Cerulli came to the same conclusion, noting that of the four main strategies, 43% of plan sponsors say they would use a combination of lump-sum payments and annuity buyouts in the case of plan termination.

Clark notes there are some headwind items that Agilis is watching in terms of PRT market trends.

One is a report to Congress from the Department of Labor analyzing Interpretive Bulletin 95-1, which outlines the process for pension plan fiduciaries to evaluate insurers when it comes to offering annuities. The report, which was due at the end of 2023, is being closely watched by the industry for changes to how it might impact the current approach to PRTs—with some insurance groups saying it may have a chilling effect on DB risk transfers.

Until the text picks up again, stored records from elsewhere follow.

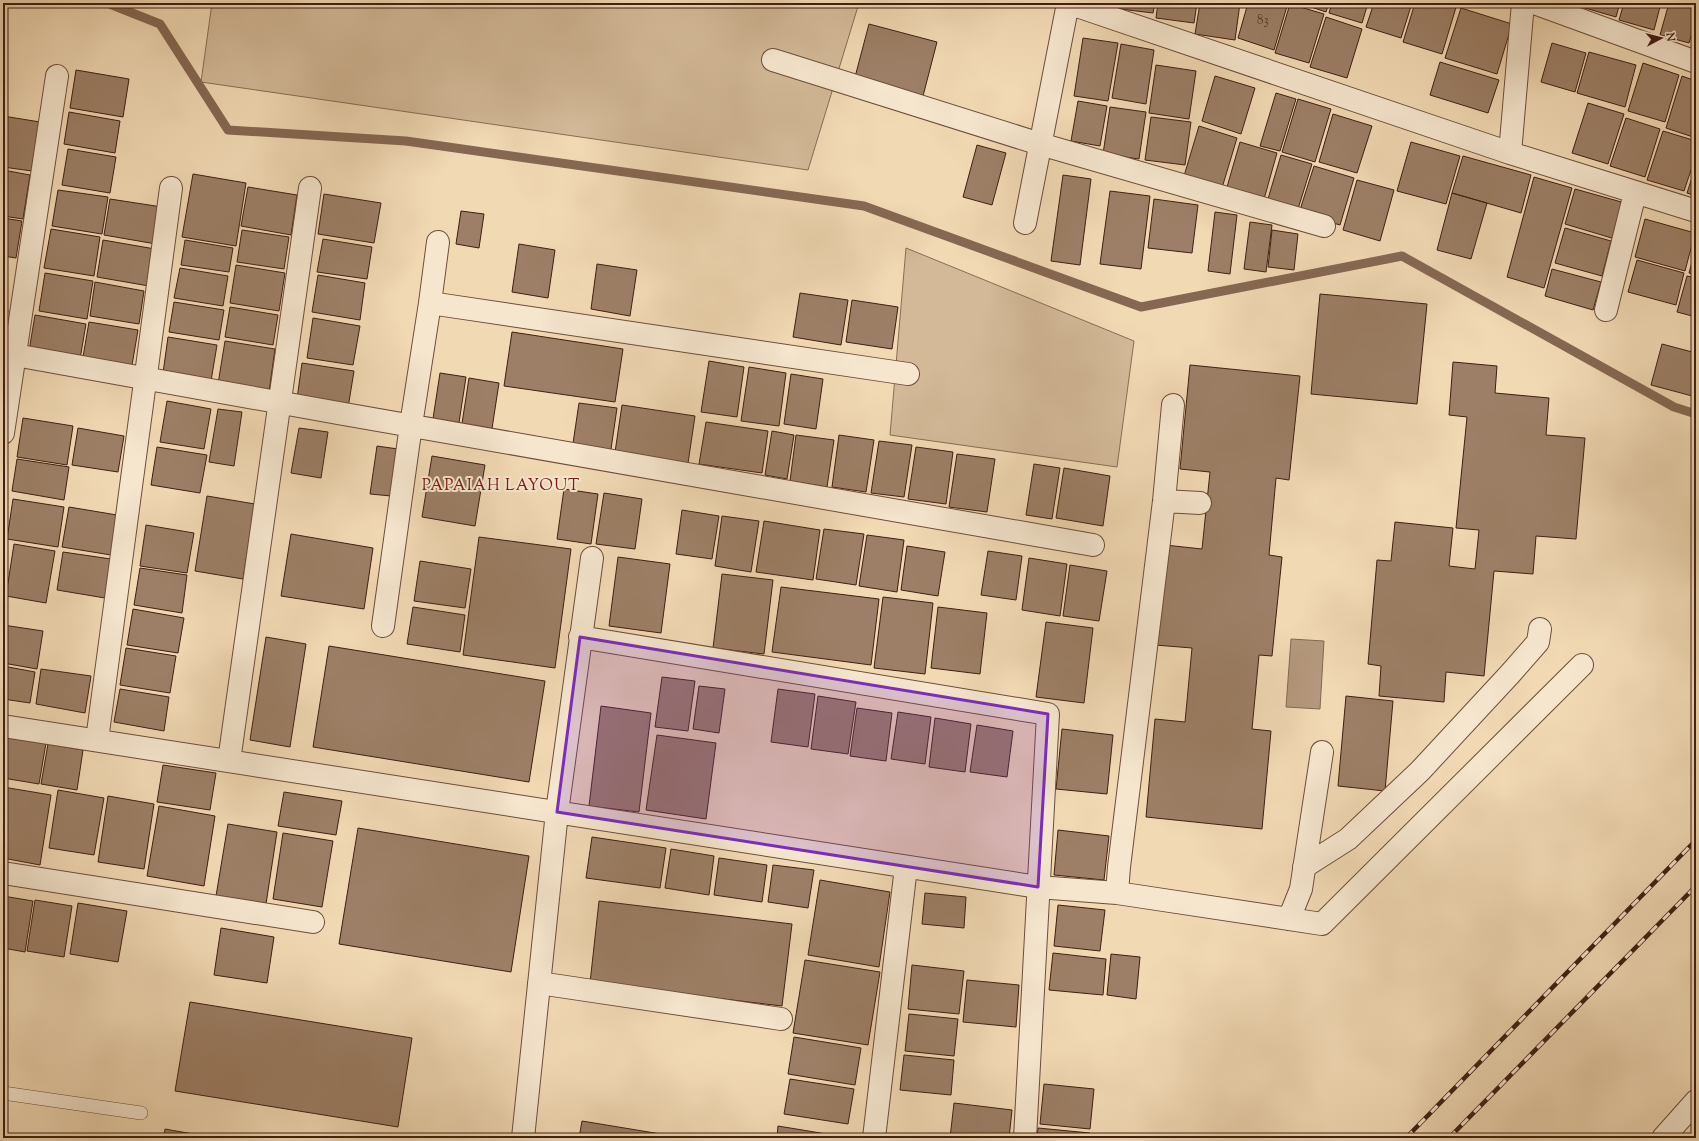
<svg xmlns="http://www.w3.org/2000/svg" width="1699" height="1141" font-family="'Sorts Mill Goudy',serif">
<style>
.green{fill:#d3b998;stroke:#8a6c55}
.water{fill:#b5997d;stroke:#866852}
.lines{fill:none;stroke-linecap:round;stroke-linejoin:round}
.stream{stroke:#866852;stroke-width:9}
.building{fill:#9c7f66;stroke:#401e12}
.service-casing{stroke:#6c4d3a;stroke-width:14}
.minor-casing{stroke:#6c4d3a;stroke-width:24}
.service{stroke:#f6e6ce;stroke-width:13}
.minor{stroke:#f6e6ce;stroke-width:22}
.rail-casing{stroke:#401e12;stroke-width:4.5}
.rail{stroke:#f6e6ce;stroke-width:3;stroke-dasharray:9;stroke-linecap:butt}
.marked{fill:#7b2cbf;fill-opacity:0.2;stroke:#7b2cbf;stroke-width:3;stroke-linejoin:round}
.labels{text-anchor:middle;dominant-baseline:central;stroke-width:4;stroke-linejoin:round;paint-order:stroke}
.number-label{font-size:13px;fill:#573627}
.neighbourhood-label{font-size:16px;letter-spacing:1px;fill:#7a1f14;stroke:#f6e6ce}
</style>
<rect width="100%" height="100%" fill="#f1d9b4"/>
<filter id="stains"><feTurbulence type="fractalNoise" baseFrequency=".005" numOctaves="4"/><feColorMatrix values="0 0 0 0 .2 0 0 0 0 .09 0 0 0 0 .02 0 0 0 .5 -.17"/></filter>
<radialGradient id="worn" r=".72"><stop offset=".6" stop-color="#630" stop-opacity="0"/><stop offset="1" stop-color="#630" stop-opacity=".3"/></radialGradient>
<path class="green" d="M 212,3 L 859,3 L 808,170 L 201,82 Z
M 906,248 L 1134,341 L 1117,467 L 890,435 Z"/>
<path class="water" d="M 1291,639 L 1324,641 L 1320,709 L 1286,707 Z"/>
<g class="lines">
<path class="stream" d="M 107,3 L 160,24 L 228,130 L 406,141 L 864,206 L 1141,307 L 1402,256 L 1674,407 L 1696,414"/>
</g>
<path class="building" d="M 1085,3 L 1118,3 L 1118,8 Z
M 1121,3 L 1155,3 L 1153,13 L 1120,9 Z
M 1158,3 L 1197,3 L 1194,23 L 1156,18 Z
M 1200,3 L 1240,3 L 1235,40 L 1195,34 Z
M 1248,3 L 1288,3 L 1274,50 L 1238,38 Z
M 1299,3 L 1329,3 L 1326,12 Z
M 1332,3 L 1368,3 L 1362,23 L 1329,13 Z
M 1374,3 L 1412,3 L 1401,38 L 1366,27 Z
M 1415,3 L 1457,4 L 1442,54 L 1403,42 Z
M 1579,3 L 1620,3 L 1616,17 L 1578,6 Z
M 1624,3 L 1661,3 L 1654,30 L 1619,20 Z
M 1669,3 L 1696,3 L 1696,19 L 1689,43 L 1660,35 Z
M 1290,4 L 1324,14 L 1309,63 L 1275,53 Z
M 1461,8 L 1512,24 L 1497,74 L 1445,58 Z
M 1326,17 L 1362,29 L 1347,78 L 1310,67 Z
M 869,24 L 937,42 L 923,96 L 855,77 Z
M 1083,38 L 1118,43 L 1108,101 L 1074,96 Z
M 1552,43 L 1586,53 L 1575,92 L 1541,82 Z
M 1121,44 L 1154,50 L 1146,104 L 1112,98 Z
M 1589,52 L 1636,65 L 1625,107 L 1577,93 Z
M 1440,62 L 1499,80 L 1488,113 L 1430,95 Z
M 1643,63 L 1679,75 L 1665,122 L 1628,111 Z
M 1156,65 L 1196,71 L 1189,119 L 1149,113 Z
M 76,70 L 129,79 L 123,117 L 70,108 Z
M 1215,76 L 1255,88 L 1241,134 L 1202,121 Z
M 1682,76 L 1696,81 L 1696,138 L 1666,128 Z
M 1276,93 L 1296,99 L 1280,151 L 1260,146 Z
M 1298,99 L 1331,109 L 1315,162 L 1282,152 Z
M 1078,101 L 1107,106 L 1100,146 L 1071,141 Z
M 1588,103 L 1624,114 L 1608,164 L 1572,153 Z
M 1110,107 L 1146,112 L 1139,159 L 1103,154 Z
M 69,112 L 120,121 L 115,153 L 64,144 Z
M 1333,114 L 1372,126 L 1357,173 L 1319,162 Z
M 3,116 L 40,122 L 32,171 L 3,167 Z
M 1151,117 L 1191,122 L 1185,165 L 1145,160 Z
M 1626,118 L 1660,129 L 1645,177 L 1610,166 Z
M 1199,126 L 1237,138 L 1222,188 L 1184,176 Z
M 1663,131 L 1696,141 L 1696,155 L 1684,191 L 1647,180 Z
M 1240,142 L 1277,153 L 1264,199 L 1227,187 Z
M 1411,142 L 1460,156 L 1446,204 L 1397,191 Z
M 977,145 L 1006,153 L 992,205 L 963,197 Z
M 68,149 L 116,157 L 110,193 L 62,185 Z
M 1281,155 L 1312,164 L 1298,209 L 1268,199 Z
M 1463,156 L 1531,175 L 1521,213 L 1452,193 Z
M 1696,165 L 1696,196 L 1687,193 Z
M 1314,166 L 1354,178 L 1340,225 L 1299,213 Z
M 3,170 L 30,175 L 23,219 L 3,216 Z
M 193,174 L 246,183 L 236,246 L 182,237 Z
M 1063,175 L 1091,179 L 1080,265 L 1051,261 Z
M 1534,177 L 1572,188 L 1544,288 L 1507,277 Z
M 1357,180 L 1394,190 L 1380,241 L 1343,230 Z
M 248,187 L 297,195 L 291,235 L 241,226 Z
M 1575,189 L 1625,203 L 1615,239 L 1565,224 Z
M 58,190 L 108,197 L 102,234 L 52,226 Z
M 1110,191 L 1150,196 L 1141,269 L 1100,264 Z
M 1452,193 L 1487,203 L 1471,259 L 1437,250 Z
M 324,194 L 381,203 L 374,243 L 318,234 Z
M 110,199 L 162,207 L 156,244 L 104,235 Z
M 1154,199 L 1198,205 L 1192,253 L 1148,248 Z
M 461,211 L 484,214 L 479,248 L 456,244 Z
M 1215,212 L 1237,215 L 1230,274 L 1208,271 Z
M 3,218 L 22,221 L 16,258 L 3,256 Z
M 1645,219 L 1695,233 L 1685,271 L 1635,257 Z
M 1250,222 L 1272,225 L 1266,272 L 1244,269 Z
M 1565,228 L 1611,241 L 1602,276 L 1555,263 Z
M 51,229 L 100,237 L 94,276 L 44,268 Z
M 242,230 L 289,237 L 284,269 L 237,262 Z
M 1272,230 L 1298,234 L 1294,270 L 1268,267 Z
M 323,239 L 372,247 L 367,279 L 317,272 Z
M 103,240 L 155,249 L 149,286 L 97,277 Z
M 185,240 L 233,248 L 229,272 L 181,265 Z
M 519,244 L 555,250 L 548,298 L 512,292 Z
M 1696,247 L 1696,275 L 1689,273 Z
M 1637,260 L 1684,273 L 1676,305 L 1628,292 Z
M 597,264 L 637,270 L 630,316 L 591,309 Z
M 236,265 L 285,273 L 279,311 L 230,303 Z
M 180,268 L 228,276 L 223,306 L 174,298 Z
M 1552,269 L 1601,282 L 1593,310 L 1545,296 Z
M 45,273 L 93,281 L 87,319 L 39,311 Z
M 318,275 L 365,283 L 360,320 L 312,312 Z
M 1687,276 L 1696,278 L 1696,317 L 1677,312 Z
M 95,282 L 144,291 L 139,324 L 90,316 Z
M 800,293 L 848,300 L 841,345 L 793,337 Z
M 1320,294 L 1427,304 L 1417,404 L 1311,394 Z
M 852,300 L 898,307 L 892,349 L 846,342 Z
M 174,302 L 224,310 L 219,340 L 169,332 Z
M 230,307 L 278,315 L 273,345 L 225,337 Z
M 3,310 L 8,310 L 3,340 Z
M 35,315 L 86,324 L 80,359 L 29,351 Z
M 313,318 L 360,326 L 353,365 L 307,358 Z
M 89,322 L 138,330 L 132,365 L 83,357 Z
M 512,332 L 623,349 L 615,402 L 504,386 Z
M 168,337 L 217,345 L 211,381 L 163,373 Z
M 225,341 L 275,349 L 269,392 L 218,384 Z
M 1662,344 L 1696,353 L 1696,397 L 1651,385 Z
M 709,361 L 744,367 L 737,417 L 701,412 Z
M 1453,362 L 1497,366 L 1495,393 L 1549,398 L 1546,435 L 1585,438 L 1576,539 L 1536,536 L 1533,574 L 1494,571 L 1484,676 L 1446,672 L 1444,702 L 1379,696 L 1381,666 L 1368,664 L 1377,560 L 1391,561 L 1395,522 L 1453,528 L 1449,566 L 1475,569 L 1479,530 L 1456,528 L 1467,417 L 1449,415 Z
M 302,363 L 354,371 L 348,408 L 297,399 Z
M 1190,365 L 1300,376 L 1289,480 L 1276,478 L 1269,555 L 1282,557 L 1272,656 L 1259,655 L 1252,729 L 1271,731 L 1262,829 L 1146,817 L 1155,719 L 1185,722 L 1192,648 L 1155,645 L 1165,545 L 1202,549 L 1210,472 L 1180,469 Z
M 749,367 L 786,373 L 779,426 L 741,421 Z
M 440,373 L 466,377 L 458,429 L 432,425 Z
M 791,374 L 823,379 L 816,429 L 784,424 Z
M 469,378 L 499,383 L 491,435 L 461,430 Z
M 167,401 L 211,409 L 204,449 L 160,442 Z
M 579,403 L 617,408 L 610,456 L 572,450 Z
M 622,405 L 695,416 L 687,470 L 614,459 Z
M 218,409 L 242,412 L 234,466 L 209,462 Z
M 23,418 L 73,426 L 67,465 L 17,457 Z
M 706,422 L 768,431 L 762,473 L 699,464 Z
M 78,428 L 124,436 L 118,472 L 72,465 Z
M 299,428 L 328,432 L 321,478 L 291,473 Z
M 772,431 L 794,435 L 787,479 L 765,475 Z
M 796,435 L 834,440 L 827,487 L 790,481 Z
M 839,435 L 874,440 L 866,492 L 832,487 Z
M 879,441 L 912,445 L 904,497 L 871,493 Z
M 377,446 L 398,449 L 391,496 L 370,494 Z
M 157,447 L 207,455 L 200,493 L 151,485 Z
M 916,447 L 953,452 L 946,504 L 908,499 Z
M 957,454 L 995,459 L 987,512 L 949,507 Z
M 432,456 L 485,465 L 475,526 L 422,517 Z
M 17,459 L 69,467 L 64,500 L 12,491 Z
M 1034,464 L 1060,468 L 1052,519 L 1026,515 Z
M 1064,468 L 1110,476 L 1103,526 L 1056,518 Z
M 564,489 L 598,494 L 591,544 L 557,539 Z
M 604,493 L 642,499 L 635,549 L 596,544 Z
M 207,496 L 255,504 L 243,579 L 195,571 Z
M 13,499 L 64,507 L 58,547 L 7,539 Z
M 69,507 L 117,515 L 111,555 L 62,547 Z
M 682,510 L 719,516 L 712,559 L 676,554 Z
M 722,516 L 759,521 L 751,572 L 715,566 Z
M 764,521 L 820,530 L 813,580 L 756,572 Z
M 146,525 L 194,533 L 187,573 L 140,566 Z
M 824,529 L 864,534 L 856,585 L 816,579 Z
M 291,534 L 373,548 L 364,609 L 281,596 Z
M 867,535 L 904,540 L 897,592 L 859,586 Z
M 479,537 L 571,549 L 555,668 L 463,655 Z
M 14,544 L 55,551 L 46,603 L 6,596 Z
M 907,546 L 945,552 L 938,596 L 901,590 Z
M 988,551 L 1022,556 L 1016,600 L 981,595 Z
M 63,552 L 111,559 L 105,598 L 57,590 Z
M 618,557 L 670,564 L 661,633 L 609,626 Z
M 1029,558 L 1067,564 L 1060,616 L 1022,610 Z
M 420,561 L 471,569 L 465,608 L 414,601 Z
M 1070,565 L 1107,571 L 1099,621 L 1063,616 Z
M 140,568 L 187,575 L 182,613 L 134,605 Z
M 722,574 L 773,580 L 764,654 L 713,648 Z
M 781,587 L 879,599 L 871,665 L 772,652 Z
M 883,597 L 933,603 L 925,674 L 874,668 Z
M 413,607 L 465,615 L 460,652 L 407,644 Z
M 938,607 L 987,613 L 980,674 L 931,668 Z
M 133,609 L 184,618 L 178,653 L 127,645 Z
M 1046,622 L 1093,628 L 1084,703 L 1036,697 Z
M 3,625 L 43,631 L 37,669 L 3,663 Z
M 266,637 L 306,644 L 290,747 L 250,740 Z
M 329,646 L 545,681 L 529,782 L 313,747 Z
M 126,648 L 176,656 L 170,693 L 120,685 Z
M 3,666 L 35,672 L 30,703 L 3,699 Z
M 41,669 L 91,676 L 85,713 L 36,704 Z
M 662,677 L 695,681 L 688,731 L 655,727 Z
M 699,686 L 725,689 L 719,733 L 693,729 Z
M 120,689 L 169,697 L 164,731 L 114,722 Z
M 778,689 L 815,694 L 808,747 L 771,742 Z
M 818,696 L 856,702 L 848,754 L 811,749 Z
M 1346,696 L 1393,701 L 1385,791 L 1338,786 Z
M 601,706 L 651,713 L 639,812 L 589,806 Z
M 857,708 L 892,713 L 886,761 L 850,756 Z
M 898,712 L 931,717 L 925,764 L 891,759 Z
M 935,718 L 971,724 L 965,772 L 929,767 Z
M 977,725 L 1013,731 L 1007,777 L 970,772 Z
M 1062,729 L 1113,735 L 1107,794 L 1056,789 Z
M 657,735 L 716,743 L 706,819 L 646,810 Z
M 3,736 L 46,743 L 39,784 L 3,778 Z
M 48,744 L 83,750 L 77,790 L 41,784 Z
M 163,765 L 216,773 L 210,810 L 157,802 Z
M 3,787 L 51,795 L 40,865 L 3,858 Z
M 58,790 L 104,798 L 94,855 L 49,848 Z
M 284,792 L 342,801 L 336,835 L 278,826 Z
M 108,796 L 154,804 L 144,869 L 98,862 Z
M 159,806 L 215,816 L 204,886 L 147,876 Z
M 228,824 L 277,832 L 266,904 L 216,896 Z
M 358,828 L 529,856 L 511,972 L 339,944 Z
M 1058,830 L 1109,836 L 1104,880 L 1054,875 Z
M 283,833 L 333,841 L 322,907 L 273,899 Z
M 592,837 L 666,848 L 660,888 L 586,878 Z
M 671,849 L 714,856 L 709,895 L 665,888 Z
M 719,858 L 767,865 L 762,902 L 714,895 Z
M 773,865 L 814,870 L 808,908 L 768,902 Z
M 820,880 L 890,892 L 879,967 L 808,955 Z
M 925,893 L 966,897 L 964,928 L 922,924 Z
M 3,896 L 33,901 L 25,952 L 3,948 Z
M 35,900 L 72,906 L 64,957 L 27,951 Z
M 599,901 L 792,924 L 782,1006 L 590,983 Z
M 78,903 L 127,911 L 118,962 L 70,954 Z
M 1058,905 L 1105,910 L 1100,951 L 1054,946 Z
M 221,928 L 274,937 L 267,983 L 214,975 Z
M 1053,953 L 1106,959 L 1103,995 L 1049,990 Z
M 1111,954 L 1140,957 L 1136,999 L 1107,995 Z
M 805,960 L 880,972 L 868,1045 L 793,1033 Z
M 912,965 L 964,971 L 959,1014 L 908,1009 Z
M 967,980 L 1019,985 L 1016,1027 L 963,1022 Z
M 190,1002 L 412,1038 L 398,1127 L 175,1091 Z
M 909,1014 L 958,1019 L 954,1056 L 905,1051 Z
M 794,1037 L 861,1048 L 855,1085 L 788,1074 Z
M 904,1055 L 954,1060 L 951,1095 L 900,1090 Z
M 790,1079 L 854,1089 L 848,1124 L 784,1114 Z
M 1044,1084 L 1094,1089 L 1090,1129 L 1040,1124 Z
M 954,1103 L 1012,1110 L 1009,1138 L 950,1138 Z
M 582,1121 L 685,1138 L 579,1138 Z
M 778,1126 L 851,1138 L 777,1138 Z
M 1038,1128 L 1090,1133 L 1090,1138 L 1037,1138 Z
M 165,1129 L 216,1138 L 164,1138 Z
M 885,1136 L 906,1138 L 885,1138 Z"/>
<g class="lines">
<g class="service-casing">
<path id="service" d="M 3,1093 L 141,1113"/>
</g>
<g class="minor-casing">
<path id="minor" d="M 1068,3 L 1510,153 L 1696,211
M 1534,3 L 1696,62
M 773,60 L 1040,144 L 1324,226
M 1510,153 L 1523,3
M 1025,223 L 1068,3
M 430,303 L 438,242
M 1606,310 L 1635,193
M 15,355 C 374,420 733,483 1093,545
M 3,433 L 57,76
M 1164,501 L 1200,503
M 383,626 L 411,425 L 430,303 L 908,374
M 580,637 L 1048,714 L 1025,1138
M 3,726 L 1038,887 L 1117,893 L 1322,924 L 1582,665
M 97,740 L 171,188
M 229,761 L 310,188
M 1304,867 L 1348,839 L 1420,771 L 1510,674 L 1538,642 L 1540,629
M 3,873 L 313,922
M 1117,893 L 1119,867 L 1164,501 L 1173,405
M 1289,919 L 1301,889 L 1322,752
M 539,983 L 781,1019
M 523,1138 L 557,812 L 592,558
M 874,1138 L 906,867
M 1663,1138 L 1696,1101"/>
</g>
<use href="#service" class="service"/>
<use href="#minor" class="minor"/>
<g class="rail-casing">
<path id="rail" d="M 1406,1138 L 1696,840
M 1449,1138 L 1696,886"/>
</g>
<use href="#rail" class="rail"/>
</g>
<path class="marked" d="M 580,637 L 1048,714 L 1038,887 L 557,812 Z"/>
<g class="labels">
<g class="number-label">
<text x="1263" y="21">83</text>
</g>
<g class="neighbourhood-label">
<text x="501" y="486">PAPAIAH LAYOUT</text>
</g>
</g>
<rect width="1699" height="1141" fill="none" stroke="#f1d9b4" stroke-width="16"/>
<rect x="4" y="4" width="1691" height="1133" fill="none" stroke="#401e12" stroke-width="2"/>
<rect x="8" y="8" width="1683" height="1125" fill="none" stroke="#401e12"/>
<g transform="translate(1661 38) rotate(83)" stroke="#f6e6ce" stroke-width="3" paint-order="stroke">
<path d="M0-3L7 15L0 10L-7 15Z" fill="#401e12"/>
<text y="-6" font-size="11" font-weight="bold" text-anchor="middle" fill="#401e12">N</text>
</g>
<rect width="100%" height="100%" filter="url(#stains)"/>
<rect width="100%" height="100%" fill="url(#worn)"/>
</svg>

Meanwhile, there have been a spate of lawsuits recently filed against companies that have implemented pension risk transfers via annuity buy-outs alleging a breach of fiduciary duty. The latest was filed April 12, with Schlichter Bogard LLP filing against Alcoa corp. regarding a pension risk transfer conducted with Athene Annuity & Life Co. between 2018 and 2022. Attorney Jerome Schlichter has filed similar suits against AT&T Inc. and Lockheed Martin in the past few months, both accusing Athene of being an “unsafe” insurer.

“Despite these concerns, pricing still looks favorable to plan sponsors and insurer appetite is strong,” Clark says. “With the growth in the market, we expect to see more insurers enter the pension risk transfer market which should increase competition, open up capacity, and drive attractive pricing.”

In addition, he notes, with annuity purchases booming due to higher interest rates, he says Agilis is also seeing interest from public sector pension plans, multiemployer pension plans, and church plans in de-risking, showing perhaps new entrants to the market.